Similarities in the requirements of trout and mountain yellow-legged frogs were evident. Water bodies more than 2 m deep were more likely to contain trout than those less than 2 m in depth. Although mountain yellow-legged frogs breed in shallow waters, they require deep water in order to avoid winter freezing as metamorphosis of larvae can take up to four years. In fishless lakes, numbers of frog larvae increased with water depth, and were more likely to occur in lakes that were deeper than 2 m.

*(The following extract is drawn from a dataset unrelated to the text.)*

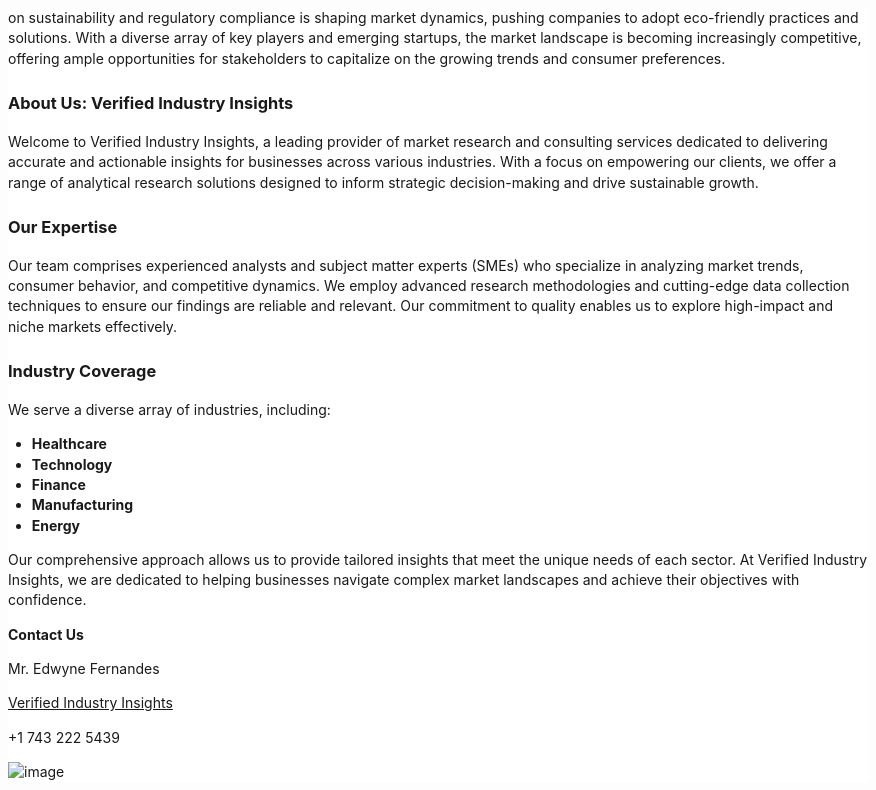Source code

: on sustainability and regulatory compliance is shaping market dynamics, pushing companies to adopt eco-friendly practices and solutions. With a diverse array of key players and emerging startups, the market landscape is becoming increasingly competitive, offering ample opportunities for stakeholders to capitalize on the growing trends and consumer preferences.</p><h3>About Us: Verified Industry Insights</h3><p>Welcome to Verified Industry Insights, a leading provider of market research and consulting services dedicated to delivering accurate and actionable insights for businesses across various industries. With a focus on empowering our clients, we offer a range of analytical research solutions designed to inform strategic decision-making and drive sustainable growth.</p><h3>Our Expertise</h3><p>Our team comprises experienced analysts and subject matter experts (SMEs) who specialize in analyzing market trends, consumer behavior, and competitive dynamics. We employ advanced research methodologies and cutting-edge data collection techniques to ensure our findings are reliable and relevant. Our commitment to quality enables us to explore high-impact and niche markets effectively.</p><h3>Industry Coverage</h3><p>We serve a diverse array of industries, including:</p><ul><li><strong>Healthcare</strong></li><li><strong>Technology</strong></li><li><strong>Finance</strong></li><li><strong>Manufacturing</strong></li><li><strong>Energy</strong></li></ul><p>Our comprehensive approach allows us to provide tailored insights that meet the unique needs of each sector. At Verified Industry Insights, we are dedicated to helping businesses navigate complex market landscapes and achieve their objectives with confidence.</p><p><strong>Contact Us</strong></p><p>Mr. Edwyne Fernandes</p><p><a href="https://www.verifiedindustryinsights.com/">Verified Industry Insights</a></p><p>+1 743 222 5439</p>
![image](https://github.com/user-attachments/assets/05e673b9-9a84-48a9-afec-0a56e450ad81)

Conclusions: The introduction of salmonid fish into ponds and lakes in the Sierra Nevada has had a significant negative impact on the abundance and distribution of the mountain yellow-legged frog. Introduced salmonids predate heavily on their larvae which has led to the disappearance of mountain yellow-legged frogs from areas were exotic fish have been introduced. Some fish populations in some of the Sierra Nevada lakes can be removed with minimal effort, and this study indicates that the decline of the mountain yellow-legged frog might be relatively easy to reverse. Through intensive gill-netting it would be possible to return some of the lakes containing fish back to something close to their original, fishless state. A preliminary study has confirmed that removal of exotic trout from lakes containing yellow-legged frogs would result in large population increases. Fish stocking in protected areas should be controlled or stopped altogether, in order to safeguard native fauna and flora.


Note: If using or referring to this published study, please read and quote the original paper.